---------- The data ----------

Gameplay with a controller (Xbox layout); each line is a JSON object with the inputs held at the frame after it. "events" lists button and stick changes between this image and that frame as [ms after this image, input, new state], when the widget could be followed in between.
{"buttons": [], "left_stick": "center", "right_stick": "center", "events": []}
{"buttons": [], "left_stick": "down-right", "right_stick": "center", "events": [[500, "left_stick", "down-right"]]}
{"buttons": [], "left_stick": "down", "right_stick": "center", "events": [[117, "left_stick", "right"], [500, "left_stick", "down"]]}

----------

• **How to complete this task**: Check each line above for the string "down" and copy the ones that have it.

• **Task output**:
{"buttons": [], "left_stick": "down-right", "right_stick": "center", "events": [[500, "left_stick", "down-right"]]}
{"buttons": [], "left_stick": "down", "right_stick": "center", "events": [[117, "left_stick", "right"], [500, "left_stick", "down"]]}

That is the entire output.